Recycled Polyester, Organic Cotton or Hemp – Which Is The Most Eco-Friendly Fiber?


We all know by now that organic is significantly better than conventional. Of course, in the event the eco-revolution started with organic food, nowadays we have a selection in every part of life including clothing. There are many very good reasons to choose organic clothing that individuals nearly never ask ourselves that fiber is indeed green. Might it be possible a synthetic fiber to become better for the environment than an organic one? Let’s have closer glance at some of the popular green fibers – organic cotton, organic hemp and recycled polyester, and find out howmuch green they’re.

Organic cotton farmers save money on production by reducing the elevated costs associated with chemical processing as well as avoid workers’ damage, water contamination and degradation of soil nutrients.

It really is one of the very environmentally favorable plants. It’s pest resistant – no pesticides are needed. Furthermore, when hemp is grown in spinning, it has been proven to decrease the pests in future plants. Hemp is increased so densely it kills the other plants round as a result of that no herbicides are required. In the end, hemp perhaps not only needs little if any fertilizers, however it also turns back most of the nourishment it takes from the soil. Therefore, as a result of its distinctive character, the changes demanded in the cultivation of hemp to make organic seeds really are minimal.

It’s carried out by used bottles. The recycling is mechanical or chemical. The former can be done just a few times until the dye gets good only for that landfill. The latter turns the yarn as beautiful and strong as the first polyester, however it is costly and rarely achieved. One other factor is that the antimony trioxide (carcinogen) which is released during the manufacture of recycled polyester. Antimony causes cancer in mice and its exposure is accumulative. Though it’s likely to the polymer while heated (like throughout the recycling process), we’re not absolutely sure that its presence within our recycled cotton clothing is 100% safe.

Energy & CO2 emissions

Since pesticides and insecticides have the effect of the majority of the energy employed in farming, organic techniques produce less carbon dioxide emissions. In this category, organic cotton is a winner requiring a bit less energy than organic hemp.

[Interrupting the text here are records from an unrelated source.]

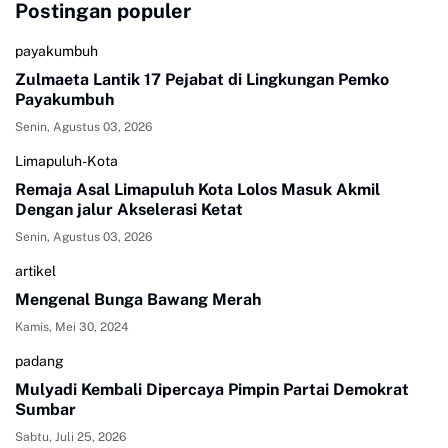
Postingan populer
payakumbuh
Zulmaeta Lantik 17 Pejabat di Lingkungan Pemko
Payakumbuh
Senin, Agustus 03, 2026
Limapuluh-Kota
Remaja Asal Limapuluh Kota Lolos Masuk Akmil
Dengan jalur Akselerasi Ketat
Senin, Agustus 03, 2026
artikel
Mengenal Bunga Bawang Merah
Kamis, Mei 30, 2024
padang
Mulyadi Kembali Dipercaya Pimpin Partai Demokrat
Sumbar
Sabtu, Juli 25, 2026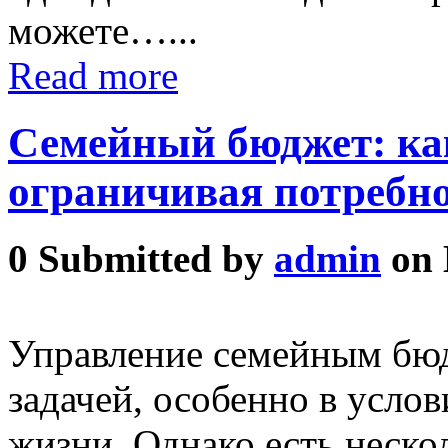
можете…...
Read more
Семейный бюджет: как
ограничивая потребн
0
Submitted by
admin
on 
Управление семейным бю
задачей, особенно в усло
жизни. Однако есть неско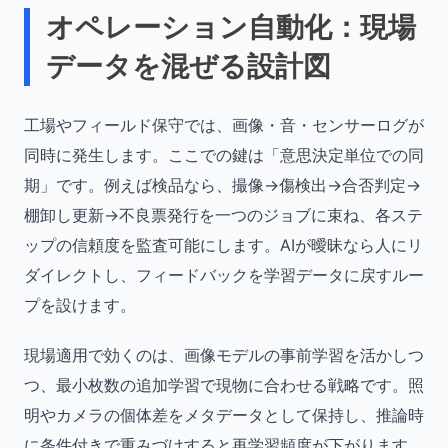
オペレーション自動化：現場
データを混ぜる設計図
工場やフィールド保守では、画像・音・センサーログが
同時に発生します。ここでの鍵は「意思決定単位での同
期」です。例えば検品なら、撮像→傷検出→合否判定→
棚卸し更新→不良票発行を一つのジョブに束ね、各ステ
ップの信頼度を監査可能にします。AIが曖昧なら人にリ
ダイレクトし、フィードバックを学習データに戻すルー
プを設けます。
現場適用で効くのは、画像モデルの事前学習を活かしつ
つ、最小枚数の追加学習で現物に合わせる戦略です。照
明やカメラの個体差をメタデータとして保持し、推論時
に条件付きで重みづけすると再学習頻度が下がります。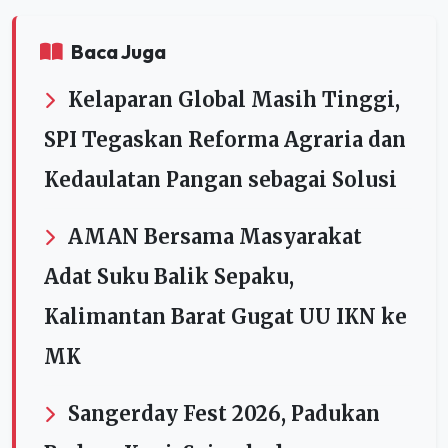
Baca Juga
Kelaparan Global Masih Tinggi,
SPI Tegaskan Reforma Agraria dan
Kedaulatan Pangan sebagai Solusi
AMAN Bersama Masyarakat
Adat Suku Balik Sepaku,
Kalimantan Barat Gugat UU IKN ke
MK
Sangerday Fest 2026, Padukan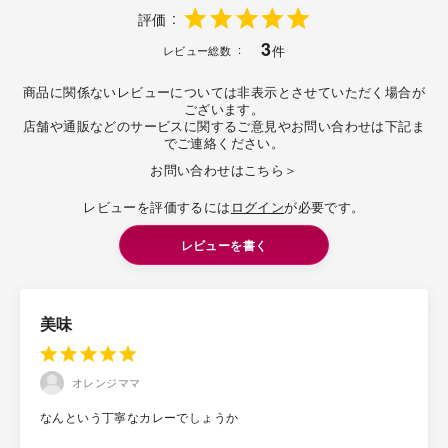
評価
3
件
レビュー総数
商品に関係ないレビューについては非表示とさせていただく場合が
ございます。
店舗や通販などのサービスに関するご意見やお問い合わせは下記ま
でご連絡ください。
お問い合わせはこちら＞
レビューを評価するには
ログイン
が必要です。
レビューを書く
美味
オレンジママ
なんという丁寧なカレーでしょうか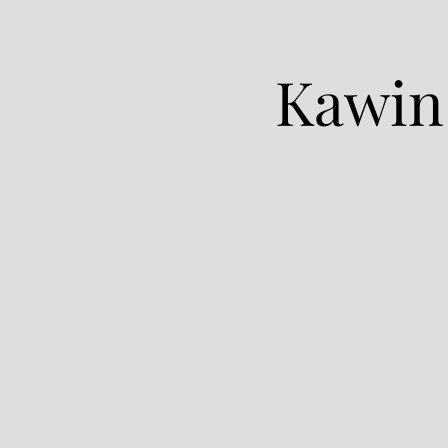
Kawin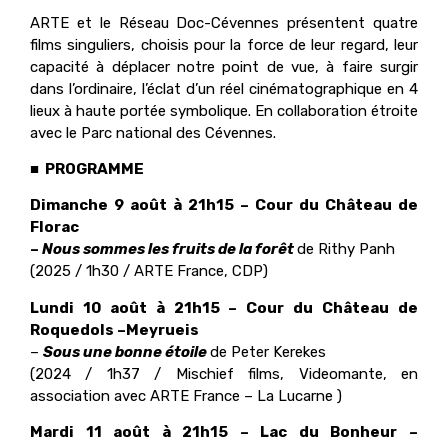
ARTE et le Réseau Doc-Cévennes présentent quatre
films singuliers, choisis pour la force de leur regard, leur
capacité à déplacer notre point de vue, à faire surgir
dans l’ordinaire, l’éclat d’un réel cinématographique en 4
lieux à haute portée symbolique. En collaboration étroite
avec le Parc national des Cévennes.
■ PROGRAMME
Dimanche 9 août à 21h15 – Cour du Château de
Florac
–
Nous sommes les fruits de la forêt
de Rithy Panh
(2025 / 1h30 / ARTE France, CDP)
Lundi 10 août à 21h15 – Cour du Château de
Roquedols –Meyrueis
–
Sous une bonne étoile
de Peter Kerekes
(2024 / 1h37 / Mischief films, Videomante, en
association avec ARTE France – La Lucarne )
Mardi 11 août à 21h15 – Lac du Bonheur –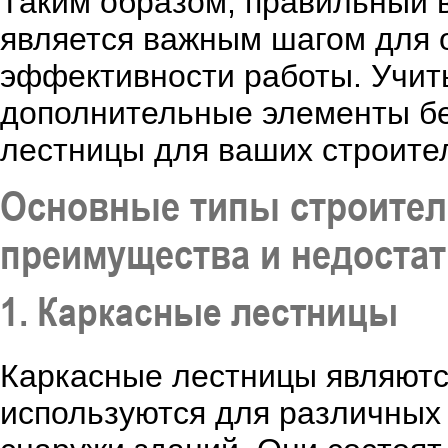
Таким образом, правильный 
является важным шагом для 
эффективности работы. Учиты
дополнительные элементы бе
лестницы для ваших строите
Основные типы строител
преимущества и недостат
1. Каркасные лестницы
Каркасные лестницы являютс
используются для различных с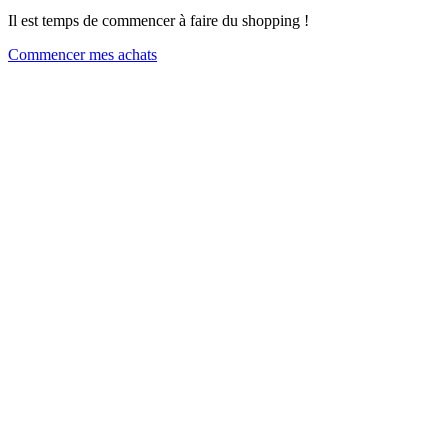
Il est temps de commencer à faire du shopping !
Commencer mes achats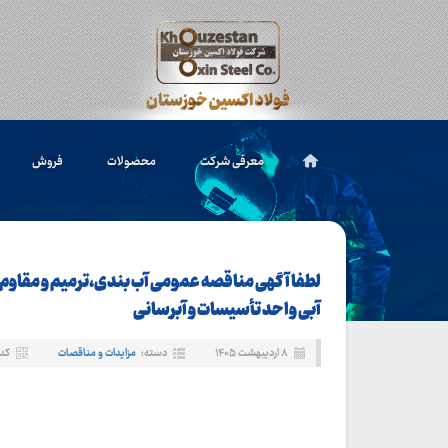
معرفی شرکت
محصولات
فروش
لطفا آگهی مناقصه عمومی آب بندی،ترمیم و مقاوم
آبی واحد تأسیسات و آبرسانی
۸ اردیبهشت ۱۴۰۵
دسته:
مزایدات و مناقصات
کد خب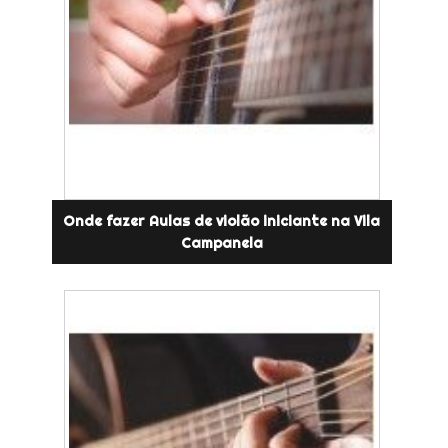
Onde fazer Aulas de violão iniciante na Vila
Campanela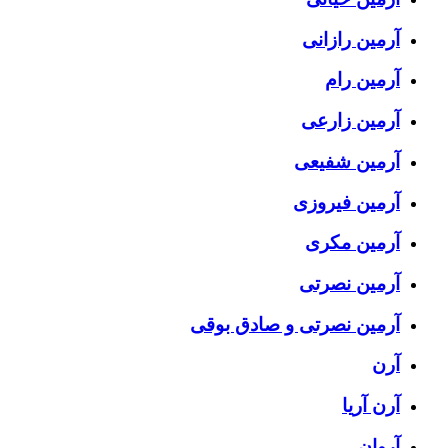
آرمین رازانی
آرمین رام
آرمین زارعی
آرمین شفیعی
آرمین فیروزی
آرمین مکری
آرمین نصرتی
آرمین نصرتی و صادق بوقی
آرن
آرن آریا
آروان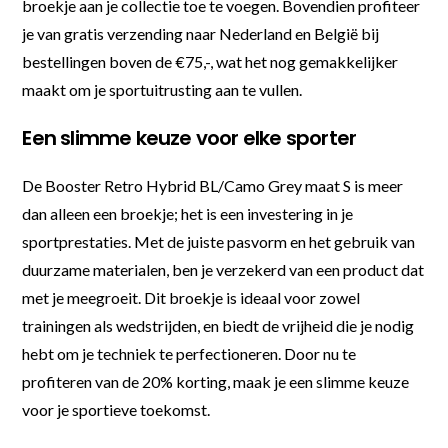
broekje aan je collectie toe te voegen. Bovendien profiteer
je van gratis verzending naar Nederland en België bij
bestellingen boven de €75,-, wat het nog gemakkelijker
maakt om je sportuitrusting aan te vullen.
Een slimme keuze voor elke sporter
De Booster Retro Hybrid BL/Camo Grey maat S is meer
dan alleen een broekje; het is een investering in je
sportprestaties. Met de juiste pasvorm en het gebruik van
duurzame materialen, ben je verzekerd van een product dat
met je meegroeit. Dit broekje is ideaal voor zowel
trainingen als wedstrijden, en biedt de vrijheid die je nodig
hebt om je techniek te perfectioneren. Door nu te
profiteren van de 20% korting, maak je een slimme keuze
voor je sportieve toekomst.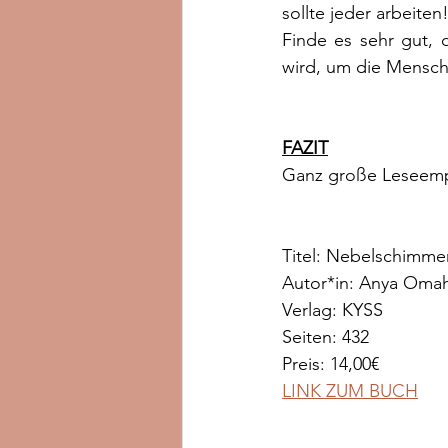
sollte jeder arbeiten
Finde es sehr gut,
wird, um die Mensche
FAZIT
Ganz große Leseem
Titel: Nebelschimme
Autor*in: Anya Oma
Verlag: KYSS
Seiten: 432
Preis: 14,00€
LINK ZUM BUCH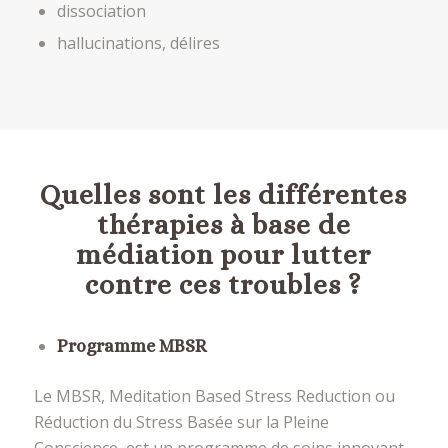
dissociation
hallucinations, délires
Quelles sont les différentes
thérapies à base de
médiation pour lutter
contre ces troubles ?
Programme MBSR
Le MBSR, Meditation Based Stress Reduction ou
Réduction du Stress Basée sur la Pleine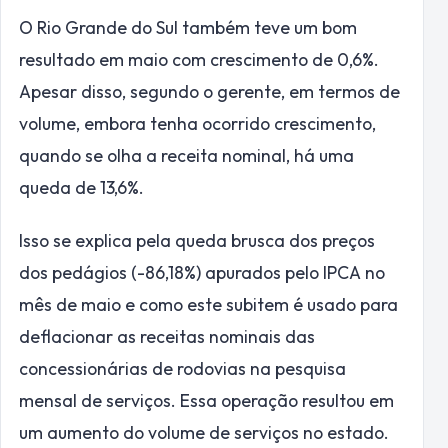
O Rio Grande do Sul também teve um bom
resultado em maio com crescimento de 0,6%.
Apesar disso, segundo o gerente, em termos de
volume, embora tenha ocorrido crescimento,
quando se olha a receita nominal, há uma
queda de 13,6%.
Isso se explica pela queda brusca dos preços
dos pedágios (-86,18%) apurados pelo IPCA no
mês de maio e como este subitem é usado para
deflacionar as receitas nominais das
concessionárias de rodovias na pesquisa
mensal de serviços. Essa operação resultou em
um aumento do volume de serviços no estado.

Recycled polyester is the very energy intensive fiber one of organic cotton and hemp. The next moment, when you buy a style tshirt from recycled cotton, be aware that it is made of approximately five plastic bottles. It is one very beautiful means to limit the total amount of plastics on earth, isn’t it?

Land use

Organic cotton requires energy to cultivate , however, the deficiency of artificial fertilizers along with the adoption of harvest rotation contributes to 20 to 50% lower yields. So, if organic cotton will be always to displace the creation of traditional cotton, then a greater land area will be required.

On the other hand, 1 acre of hemp will produce up to as 2-3 acres of cotton each year.

Water usage

1 big ecological drawback of cotton is really water use. Organic cotton, however, may go to extremes and use 5900 liters of water every kilogram of fiber in California to make two t shirts or even 80 liters in Brazil where organic cotton is mostly rain-fed.

Unlike cotton, cotton does not need a high water condition. This plant has deep roots, which enable it to benefit from the subsoil moisture, thereby requiring little if any watering.

Though difficult to compare, the water used in recycled cotton production is only a fraction of what is demanded in cotton production. Water is not an input during the recycling process. It’s principally used to wash the stained bits of plastic and to remove the debris and dirt.


The majority of the planet’s organic cotton has been grown in developing states. Before reaching the consumers in the West, it travels the entire world for manufacturing and processing. That is a major carbon footprint for you personally shirt!

Though, an individual can surely find organic cotton fiber made in USA, that is not true for hemp. Ergo, shipping costs substantially increase the ecologic footprint of hemp.


It’s wrinkle – psychologist – stain resistant. Its benefits include:

– less dirt, air and water contamination;

– less dependence on petroleum utilized in the creation of polyester;

– millions of plastic containers stored from the landfill each day and also less emissions from incinerators.

Yet, recycled cotton is not recyclable, unless the chemical recycling process can be used. There are just a few producers, multiplying Victor Innovatex, that make synthetic cloths (without using antimony!) Which are poisonous and are sterile (shut loop = the fiber never loses its value) too.

There will be always definite trade offs when choosing one fabric over another regardless of whether it is artificial or organic. But let’s consider the glass as half full and also appreciate the fact that by buying organic fabrics we vote for farmers that are healthy, good wages, clean water, outdoors, sweatshop-free production and also a lot more. On the flip , recycled cotton is a good try to”spare” the used plastic containers (at least for some time ) from the landfills, while searching for a reasonable means to fabricate synthetic fibers that are recyclable and recycled.